(What you will do) This exercise requires an exact copy of each line from the one containing "1. **프로세스가 마지막" down to the last line below.

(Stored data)
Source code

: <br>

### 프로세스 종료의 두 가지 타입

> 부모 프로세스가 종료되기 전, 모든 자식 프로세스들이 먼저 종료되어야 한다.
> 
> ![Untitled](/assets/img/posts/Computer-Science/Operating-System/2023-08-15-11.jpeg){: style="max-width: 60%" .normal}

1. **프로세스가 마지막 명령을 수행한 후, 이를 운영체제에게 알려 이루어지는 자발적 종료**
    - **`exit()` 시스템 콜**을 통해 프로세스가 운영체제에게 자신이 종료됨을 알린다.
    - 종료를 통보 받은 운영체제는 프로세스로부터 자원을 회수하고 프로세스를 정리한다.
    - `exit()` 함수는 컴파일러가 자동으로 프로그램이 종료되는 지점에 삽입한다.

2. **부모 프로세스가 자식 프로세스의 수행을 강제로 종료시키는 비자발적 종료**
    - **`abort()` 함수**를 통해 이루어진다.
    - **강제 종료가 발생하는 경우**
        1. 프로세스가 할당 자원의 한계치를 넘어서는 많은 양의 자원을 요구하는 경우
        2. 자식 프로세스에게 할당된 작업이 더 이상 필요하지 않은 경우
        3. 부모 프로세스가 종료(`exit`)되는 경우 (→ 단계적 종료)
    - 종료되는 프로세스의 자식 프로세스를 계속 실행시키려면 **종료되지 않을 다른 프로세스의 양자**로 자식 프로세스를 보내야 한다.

(The answer)
1. **프로세스가 마지막 명령을 수행한 후, 이를 운영체제에게 알려 이루어지는 자발적 종료**
    - **`exit()` 시스템 콜**을 통해 프로세스가 운영체제에게 자신이 종료됨을 알린다.
    - 종료를 통보 받은 운영체제는 프로세스로부터 자원을 회수하고 프로세스를 정리한다.
    - `exit()` 함수는 컴파일러가 자동으로 프로그램이 종료되는 지점에 삽입한다.

2. **부모 프로세스가 자식 프로세스의 수행을 강제로 종료시키는 비자발적 종료**
    - **`abort()` 함수**를 통해 이루어진다.
    - **강제 종료가 발생하는 경우**
        1. 프로세스가 할당 자원의 한계치를 넘어서는 많은 양의 자원을 요구하는 경우
        2. 자식 프로세스에게 할당된 작업이 더 이상 필요하지 않은 경우
        3. 부모 프로세스가 종료(`exit`)되는 경우 (→ 단계적 종료)
    - 종료되는 프로세스의 자식 프로세스를 계속 실행시키려면 **종료되지 않을 다른 프로세스의 양자**로 자식 프로세스를 보내야 한다.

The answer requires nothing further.